Ironically, the MassBio study sounds an alarm at a time when the state’s life sciences sector is robust. Massachusetts biotechs completed 14 initial public offerings over the past 12 months, raising a combined $1.3 billion. And the Nasdaq biotechnology index surged 60 percent in 2013, far outpacing the broader stock indices.
But much of the report focuses on funding issues that could have a negative effect on the industry in the near future. While some Massachusetts venture capital firms continue to pour money into life sciences startups, the national investing trend is down, especially for early-stage companies. Citing data provided by Silicon Valley Bank, the report says venture dollars raised for life sciences investing dropped 54 percent between 2007 and 2012, a period when basic research grants to academic labs from the National Institutes of Health and other federal agencies also fell.

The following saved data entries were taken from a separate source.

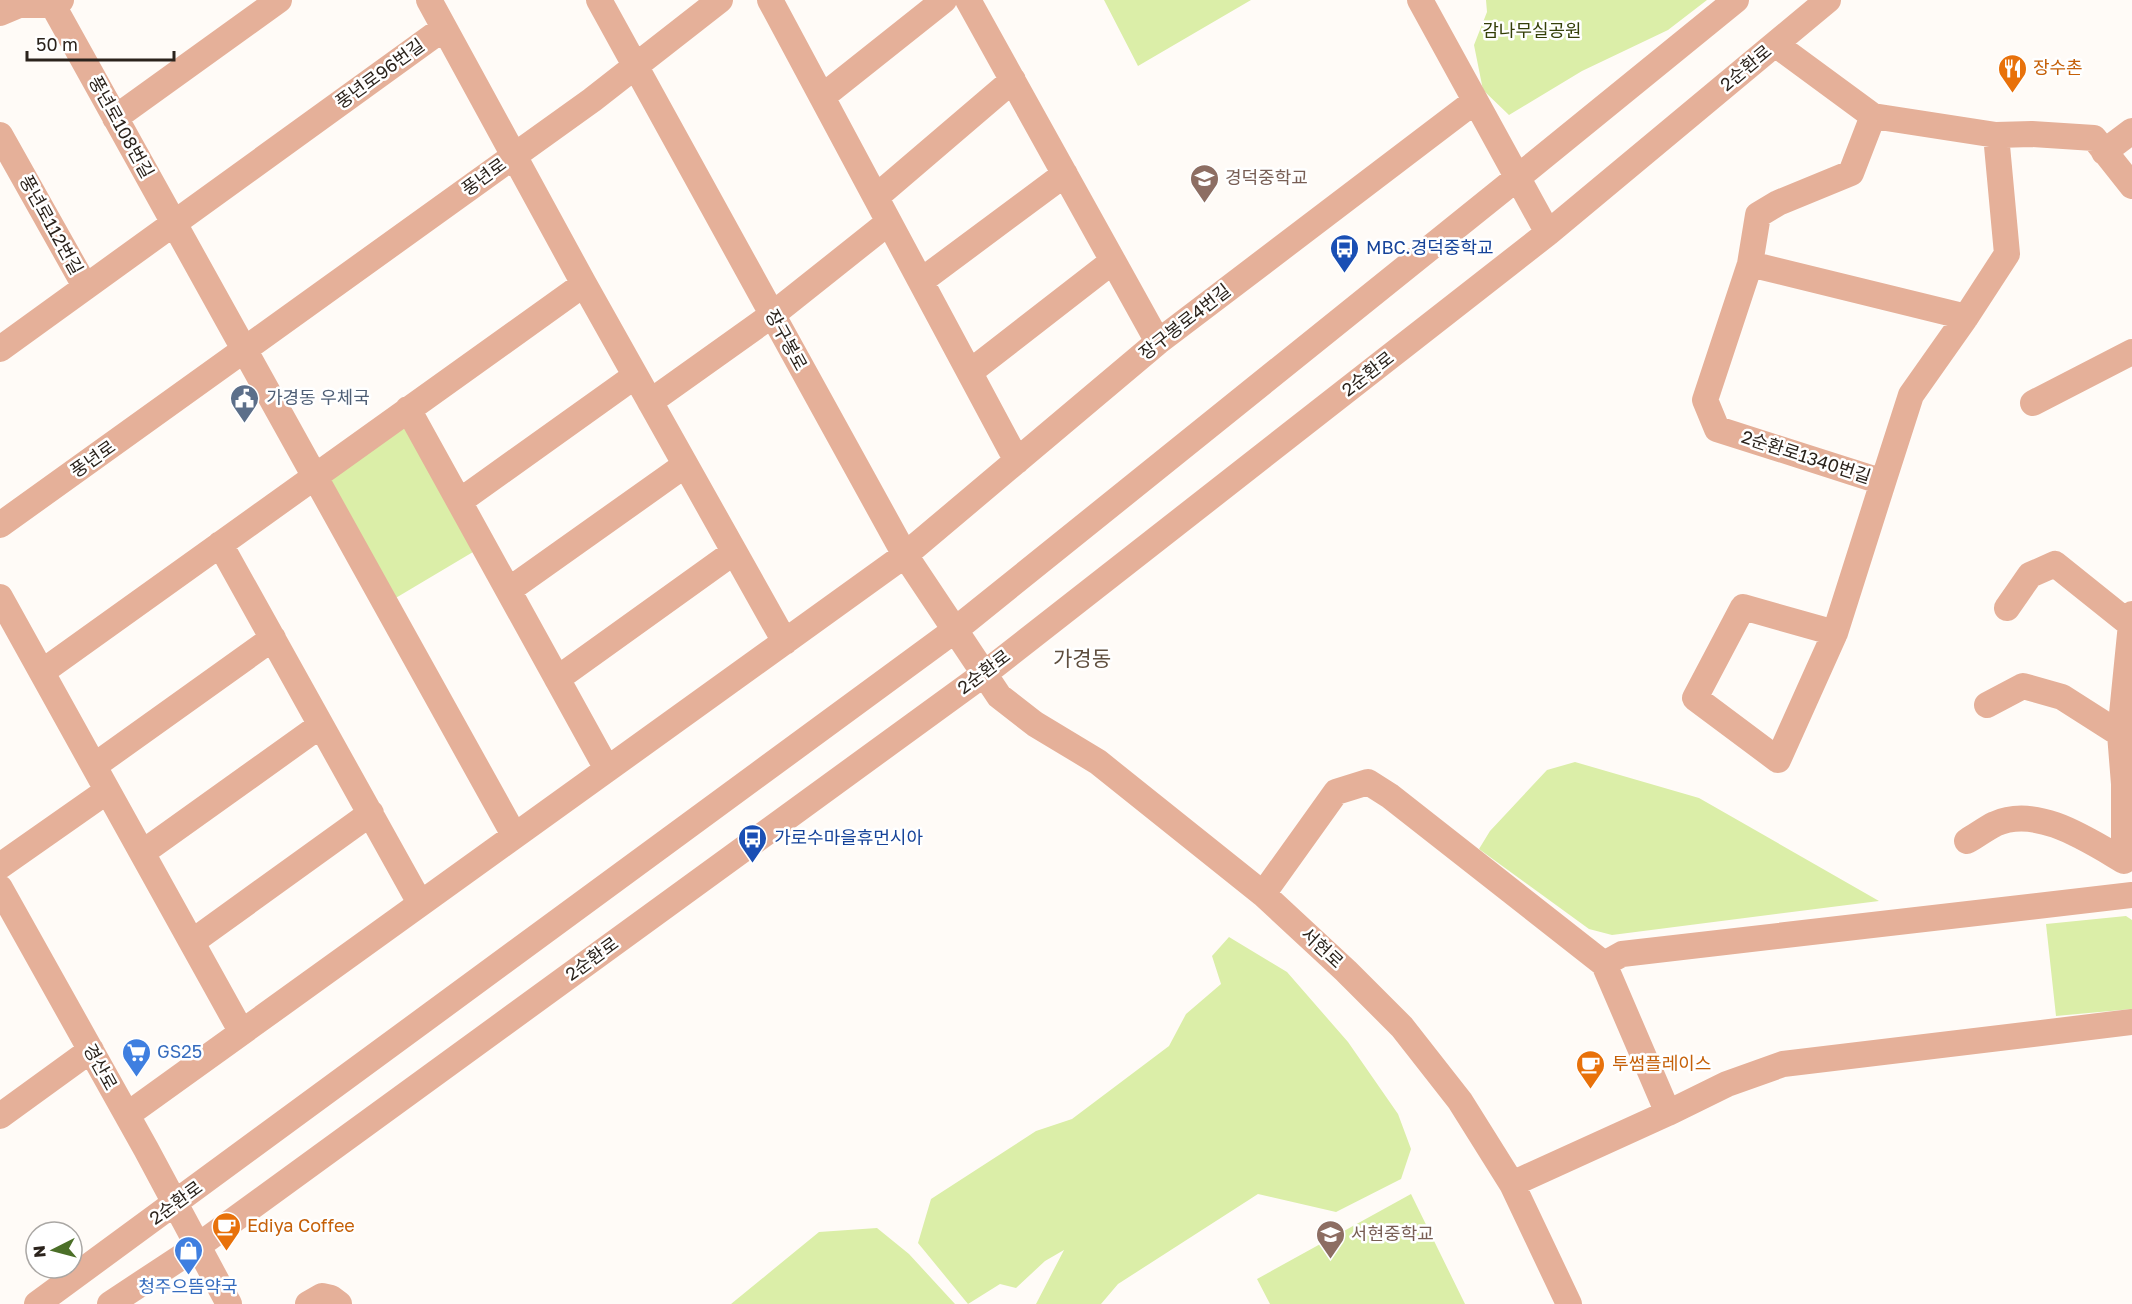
<svg xmlns="http://www.w3.org/2000/svg" width="2132" height="1304" viewBox="0 0 2132 1304" font-family="'Golos Text','Noto Sans KR',sans-serif">
	<style>
		.green { fill: #dbeea8 }
		.lines { fill: none; stroke-linecap: round; stroke-linejoin: round }
		.minor { stroke: #e5b099; stroke-width: 26 }
		.labels { text-anchor: middle; stroke-width: 5; stroke-linejoin: round; paint-order: stroke }
		.park-label { font-size: 18px; fill: #343f08; stroke: #fff }
		.street-label { font-size: 18px; fill: #2b231c; stroke: #fff }
		.food-label { font-size: 18px; fill: #c56008; stroke: #fff; text-anchor: start }
		.education-label { font-size: 18px; fill: #785e54; stroke: #fff; text-anchor: start }
		.transit-label { font-size: 18px; fill: #164399; stroke: #fff; text-anchor: start }
		.service-label { font-size: 18px; fill: #4e5e75; stroke: #fff; text-anchor: start }
		.shop-label { font-size: 18px; fill: #366cbe; stroke: #fff; text-anchor: start }
		.quarter-label { font-size: 21px; fill: #5f4e3e; stroke: #fff }
	</style>
	<rect width="100%" height="100%" fill="#fffbf7"/>
	<!-- green -->
	<path class="green" d="M1104,0h147l-113,66z
		M1486,0h221l-39,30 -86,41 -73,44 -26,-25 -9,-45 13,-33z
		M404,424l69,128 -79,47 -67,-122z
		M1575,762l124,36 180,103 -267,34 -23,-6 -110,-80 11,-18 57,-61z
		M2126,916l6,4v89l-76,7 -10,-92z
		M1229,937l58,35 61,70 50,72 13,35 -10,30 -65,33 -78,-18 -140,90 -17,20h-65l28,-54 -19,11 -29,27 -16,-4 -32,20 -50,-61 13,-44 105,-68 36,-12 97,-73 17,-32 35,-30 -9,-28z
		M1411,1194l54,110h-195l-13,-25z
		M877,1228l32,26 46,50h-224l88,-72z"/>
	<g class="lines">
		<!-- minor -->
		<path class="minor" d="M50,0l464,835
			M429,0l155,284 201,358
			M599,0l306,555 94,141 36,28 63,38 165,132 83,77 56,56 58,74 52,83 57,120
			M770,0l247,461
			M968,0l190,342
			M1420,0l128,233
			M0,13l19,-8h34l8,-5
			M1775,44l98,72 123,19 36,-1 62,4 38,48
			M822,97l122,-97
			M1873,116l-22,57 -73,30 -20,12 -8,49 -45,136 12,29 166,53 28,-87 55,-78 41,-63 -11,-119
			M115,118l164,-118
			M0,135l85,151
			M2104,152l28,-21
			M876,197l137,-117
			M1750,264l216,53
			M921,281l144,-107
			M0,349l444,-321
			M970,372l143,-111
			M650,402l122,-87 117,-93
			M2033,403l99,-51
			M408,409l199,360
			M460,501l175,-125
			M0,525l592,-425 128,-100
			M220,544l200,359
			M509,590l176,-125
			M0,597l241,434
			M2007,608l23,-33 25,-11 75,60
			M1835,633l-92,-26 -48,91 83,62 57,-127 48,-151
			M42,672l542,-388
			M557,679l177,-127
			M1987,705l36,-19 39,11 58,37
			M94,766l179,-128
			M1967,841c9,-5 18,-12 28,-17 42,-19 93,16 129,37v-77l-4,-50 12,-120
			M142,853l179,-128
			M0,866l107,-75
			M0,888l146,261 83,155
			M1263,894l73,-102 32,-10 22,14 214,168 64,149
			M192,942l179,-129
			M1604,964l18,-10 510,-59
			M127,1115l778,-560 253,-213 317,-241
			M0,1116l91,-66
			M1512,1184l156,-71 59,-29 56,-20 349,-42
			M37,1304l918,-674 562,-452 219,-178
			M110,1304l88,-58 786,-572 564,-441 280,-233
			M308,1304l14,-8 9,2 8,6"/>
	</g>
	<!-- icons -->
	<defs>
		<symbol id="restaurant-pin" viewBox="-11 -11 22 30"><path d="M0 17L-7.5 6A9.5 9.5 0 1 1 7.5 6Z" fill="#e8710a" stroke="#fff"/><path d="M-5-6h1v4h1v-4h1v4h1v-4h1v5L-1.5 .5V6h-2V.5L-5-1ZM5-6V6H3V1.5H1.5Q1.5-4 5-6Z" fill="#fff"/></symbol>
		<symbol id="school-pin" viewBox="-11 -11 22 30"><path d="M0 17L-7.5 6A9.5 9.5 0 1 1 7.5 6Z" fill="#8d6e63" stroke="#fff"/><path d="M0-5L7-2L0 1L-7-2ZM-4 1L0 2.5L4 1V4Q0 6-4 4Z" fill="#fff"/></symbol>
		<symbol id="bus-pin" viewBox="-11 -11 22 30"><path d="M0 17L-7.5 6A9.5 9.5 0 1 1 7.5 6Z" fill="#1a4fb4" stroke="#fff"/><path d="M-5-6H5V4H4V6H2V4H-2V6H-4V4H-5ZM-3.5-4V0h7V-4ZM-3.5 1.2v1.5H-2V1.2ZM2 1.2v1.5H3.5V1.2Z" fill="#fff"/></symbol>
		<symbol id="civic-pin" viewBox="-11 -11 22 30"><path d="M0 17L-7.5 6A9.5 9.5 0 1 1 7.5 6Z" fill="#5c6f8a" stroke="#fff"/><path d="M-.6-6.5H3V-4.5H.6V-3L4-1V1h2V6H-6V1h2V-1L-.6-3ZM-1.2 2.5V6h2.4V2.5Z" fill="#fff"/></symbol>
		<symbol id="supermarket-pin" viewBox="-11 -11 22 30"><path d="M0 17L-7.5 6A9.5 9.5 0 1 1 7.5 6Z" fill="#3f7fe0" stroke="#fff"/><path d="M-6-5.5h2.5l.6 2H6L4.5 2H-2.5L-4.4-4H-6ZM-1.5 3.2a1.3 1.3 0 1 0 .1 0ZM3 3.2a1.3 1.3 0 1 0 .1 0Z" fill="#fff"/></symbol>
		<symbol id="cafe-pin" viewBox="-11 -11 22 30"><path d="M0 17L-7.5 6A9.5 9.5 0 1 1 7.5 6Z" fill="#e8710a" stroke="#fff"/><path d="M-5.5-4.5H6V0H3Q3 3.5 0 3.5H-2.5Q-5.5 3.5-5.5 0ZM3-3.2v2h1.7v-2ZM-6 4.5H4V6H-6Z" fill="#fff"/></symbol>
		<symbol id="shop-pin" viewBox="-11 -11 22 30"><path d="M0 17L-7.5 6A9.5 9.5 0 1 1 7.5 6Z" fill="#3f7fe0" stroke="#fff"/><path d="M-5-2.5h2.3a2.7 3.5 0 0 1 5.4 0H5L5.5 6h-11ZM-1.5-2.5h3a1.5 2.3 0 0 0-3 0Z" fill="#fff"/></symbol>
	</defs>
	<g fill-rule="evenodd">
		<use href="#restaurant-pin" x="1996" y="52" width="33" height="45"/>
		<use href="#school-pin" x="1188" y="162" width="33" height="45"/>
		<use href="#bus-pin" x="1328" y="232" width="33" height="45"/>
		<use href="#civic-pin" x="228" y="382" width="33" height="45"/>
		<use href="#bus-pin" x="736" y="822" width="33" height="45"/>
		<use href="#supermarket-pin" x="120" y="1036" width="33" height="45"/>
		<use href="#cafe-pin" x="1574" y="1048" width="33" height="45"/>
		<use href="#cafe-pin" x="210" y="1210" width="33" height="45"/>
		<use href="#school-pin" x="1314" y="1218" width="33" height="45"/>
		<use href="#shop-pin" x="172" y="1234" width="33" height="45"/>
	</g>
	<g class="labels">
		<!-- park labels -->
		<g class="park-label">
			<text x="1532" y="37">감나무실공원</text>
		</g>
		<!-- street labels -->
		<g class="street-label">
			<text transform="translate(1746 68) rotate(-40)" y="6">2순환로</text>
			<text transform="translate(380 74) rotate(-36)" y="6">풍년로96번길</text>
			<text transform="translate(121 127) rotate(61)" y="6">풍년로108번길</text>
			<text transform="translate(484 177) rotate(-36)" y="6">풍년로</text>
			<text transform="translate(51 225) rotate(61)" y="6">풍년로112번길</text>
			<text transform="translate(1185 322) rotate(-38)" y="6">장구봉로4번길</text>
			<text transform="translate(786 340) rotate(61)" y="6">장구봉로</text>
			<text transform="translate(1368 374) rotate(-38)" y="6">2순환로</text>
			<text transform="translate(1806 457) rotate(18)" y="6">2순환로1340번길</text>
			<text transform="translate(93 459) rotate(-35)" y="6">풍년로</text>
			<text transform="translate(984 672) rotate(-37)" y="6">2순환로</text>
			<text transform="translate(1322 948) rotate(43)" y="6">서현로</text>
			<text transform="translate(592 959) rotate(-36)" y="6">2순환로</text>
			<text transform="translate(100 1067) rotate(61)" y="6">경산로</text>
			<text transform="translate(176 1203) rotate(-36)" y="6">2순환로</text>
		</g>
		<!-- food labels -->
		<g class="food-label">
			<text x="2033" y="74">장수촌</text>
			<text x="1612" y="1070">투썸플레이스</text>
			<text x="247" y="1232">Ediya Coffee</text>
		</g>
		<!-- education labels -->
		<g class="education-label">
			<text x="1225" y="184">경덕중학교</text>
			<text x="1351" y="1240">서현중학교</text>
		</g>
		<!-- transit labels -->
		<g class="transit-label">
			<text x="1366" y="254">MBC.경덕중학교</text>
			<text x="774" y="844">가로수마을휴먼시아</text>
		</g>
		<!-- service labels -->
		<g class="service-label">
			<text x="266" y="404">가경동 우체국</text>
		</g>
		<!-- shop labels -->
		<g class="shop-label">
			<text x="157" y="1058">GS25</text>
			<text x="188" y="1293" text-anchor="middle">청주으뜸약국</text>
		</g>
		<!-- quarter labels -->
		<g class="quarter-label">
			<text x="1082" y="666">가경동</text>
		</g>
	</g>
	<!-- north arrow -->
	<g transform="translate(54 1250) rotate(264)"><circle r="28" fill="#ffffff" stroke="#aaa7a4" stroke-width="1.5"/>
	<path d="M0-4.5L10 22L0 15L-10 22Z" fill="#4b6f28"/>
	<text y="-9" font-size="16" font-weight="bold" text-anchor="middle" fill="#2b231c">N</text>
	</g>
	<!-- scale -->
	<path d="M27 51v9h147v-9" fill="none" stroke="#2b231c" stroke-width="3"/>
	<text x="36" y="51" font-size="18" fill="#2b231c" stroke="#ffffff" stroke-width="4.5" paint-order="stroke">50 m</text>
</svg>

“How the money flows makes a difference,” Harvard’s Sato said in an interview. “If government funding for the sector continues to get eroded, and if venture and corporate funding is down, that will absolutely have an impact.”
The report also documents competition from other aspiring life sciences sectors, including New York, N.Y., Houston, Texas, and Seattle, Wash., as well as countries such as China, which is investing $300 billion over five years to develop its biotech industry.
“We talk about how great everything is,” said MassBio president Robert Coughlin. “But it’s fragile. We can’t afford to lose it.”